I tell you what folks these were a thing of the future. Those who know them, forget your predictive text, you only had to press one key and you had a keyword on the screen. L = Load, G = Gosub, R = Run etc etc. Coding was a blast and to think auto complete and predictive text are now sold as features. Sinclair ruled the day.
[/quote]
I go to the ZX-80, with the wobbly 16k RAM pack extension. Program all night, then a little shake, wobble and the big crash! Ah, yes, them were the days (for fellow Brits, please hum the music from the Hovis commercials!)
[quote=49815:@Dave S]Ok… since we have the “Way Back Machine” running…
anyone else program in “MARK IV”?
or “RAMIS”?
(anyone else even HEARD of them? )[/quote]
Heard of them? Yes! Used them? Fortunately, I changed jobs just before the old company “endeavored to upgrade to” Mark IV.

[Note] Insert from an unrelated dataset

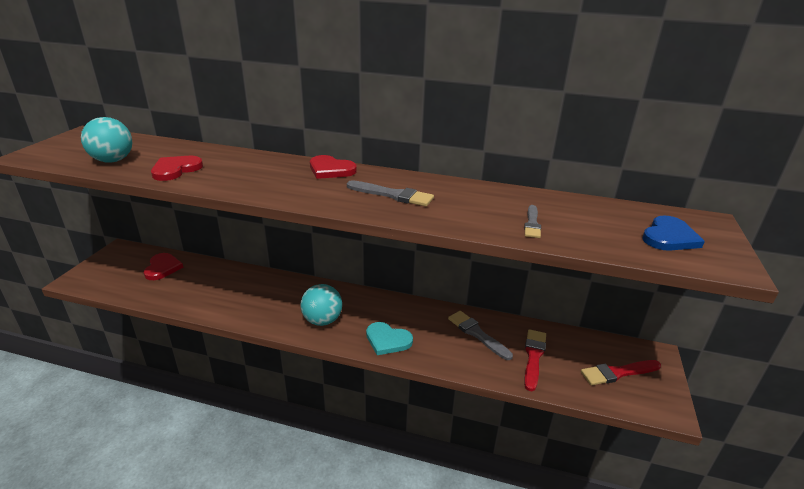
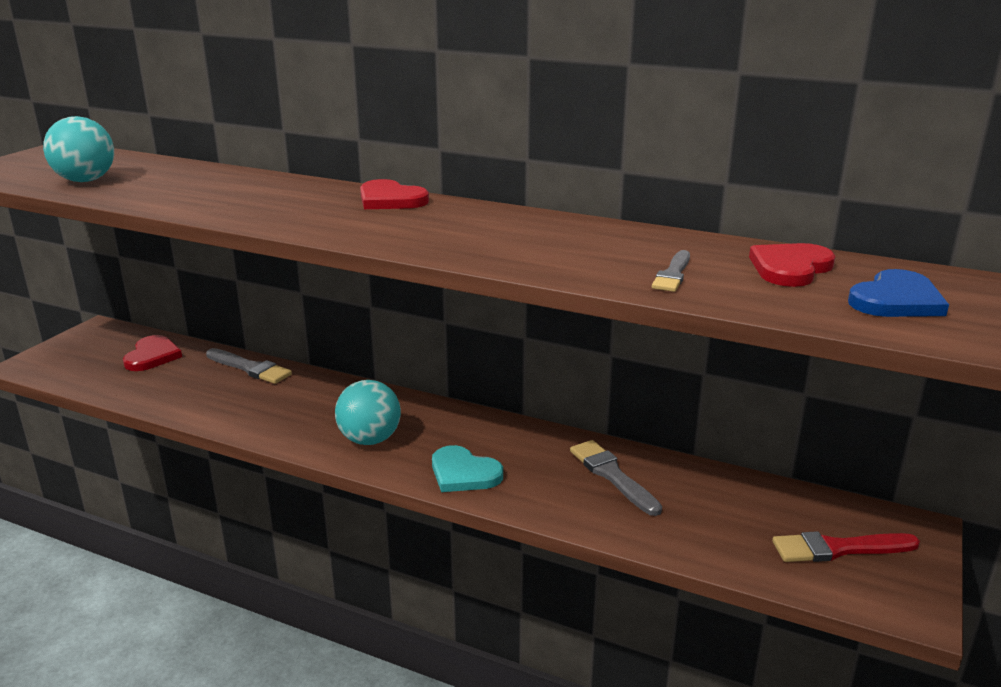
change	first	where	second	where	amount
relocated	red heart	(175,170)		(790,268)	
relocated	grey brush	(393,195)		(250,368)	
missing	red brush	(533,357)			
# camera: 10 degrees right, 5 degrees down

In my entire life (so far) the only time I ever broke any bones was when I dropped a 7-disk pack from a VAX 11/780 on my foot. (For those unfamiliar - seven disks, each about 1/4 inch thick and about 20 inches in diameter in a high-impact plastic canister about 24 inches tall.) Three broken toes and a destroyed disk pack. I love flash drives!

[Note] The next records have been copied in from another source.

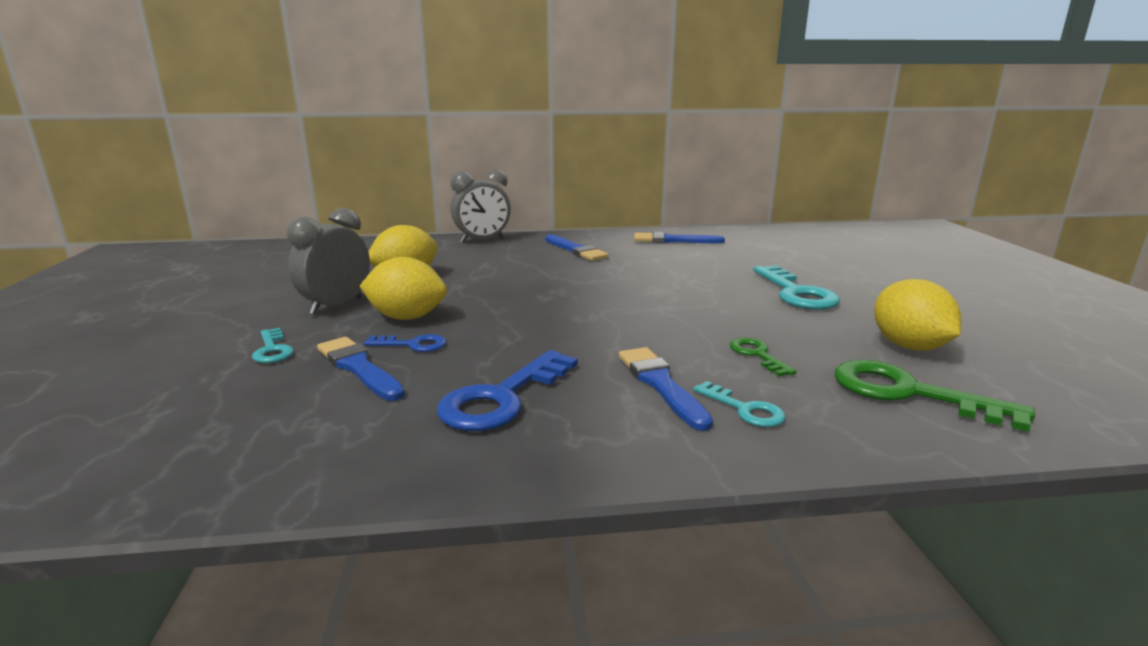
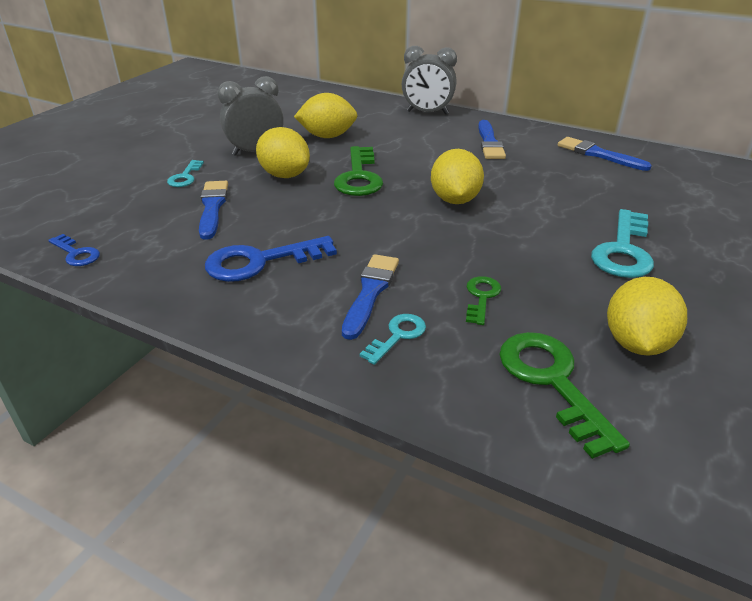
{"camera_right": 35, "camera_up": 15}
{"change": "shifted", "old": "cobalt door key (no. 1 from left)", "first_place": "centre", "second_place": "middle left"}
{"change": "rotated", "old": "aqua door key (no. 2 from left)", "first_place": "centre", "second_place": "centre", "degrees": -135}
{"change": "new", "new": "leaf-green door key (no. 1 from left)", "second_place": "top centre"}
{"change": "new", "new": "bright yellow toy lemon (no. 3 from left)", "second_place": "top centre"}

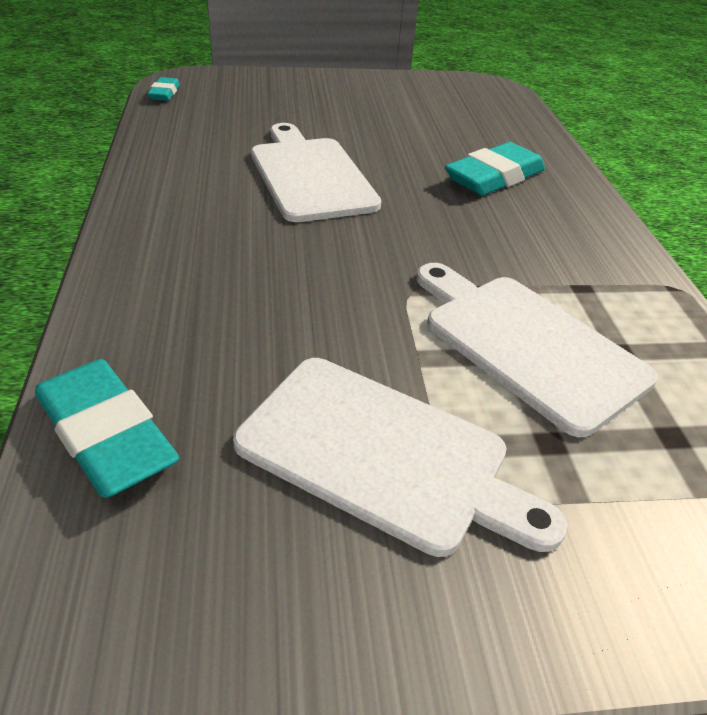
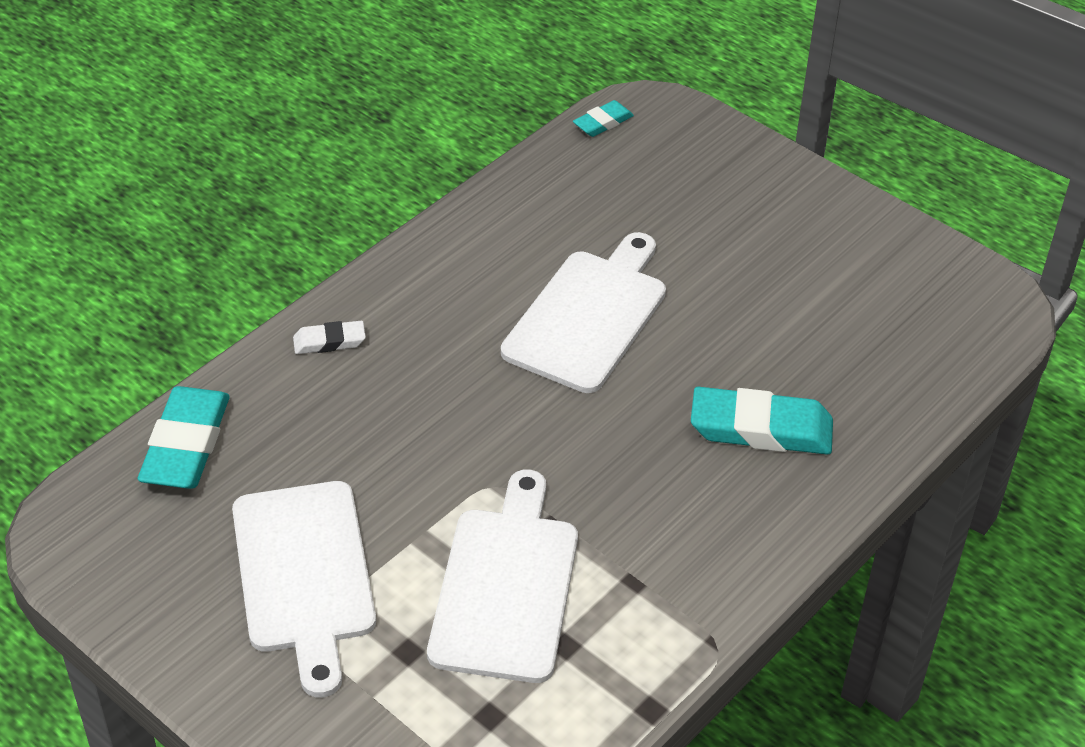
{"camera_right": 50, "camera_up": 5}
{"change": "new", "new": "snow-white eraser", "second_place": "middle left"}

Never had to handle the “hardware” at that job. It was a General Dynamics from 1983 to 1993… using IBM 3270 terminals, TSO/JCL, RAMIS, MarkIV and SAS v 5.18 :)…
[quote=49875:@Dale Arends]Heard of them? Yes! Used them? Fortunately, I changed jobs just before the old company “endeavored to upgrade to” Mark IV.
In my entire life (so far) the only time I ever broke any bones was when I dropped a 7-disk pack from a VAX 11/780 on my foot. (For those unfamiliar - seven disks, each about 1/4 inch thick and about 20 inches in diameter in a high-impact plastic canister about 24 inches tall.) Three broken toes and a destroyed disk pack. I love flash drives![/quote]
Been there - dropped one
I was so glad when we swapped those machines out for newer ones & updated to SCSI drives for our clusters
Soon after I got my first personal computer, an Apple IIe, someone gave me a copy of their program Apple Write(I think that was the name). I put the disk into the disk drive and the display ask if I wanted to Initialize it. I responded with “yes”. ( In all the programs I had written the 1st thing I did was initialize.)
Not what you want do to disk with stuff on it you want to keep.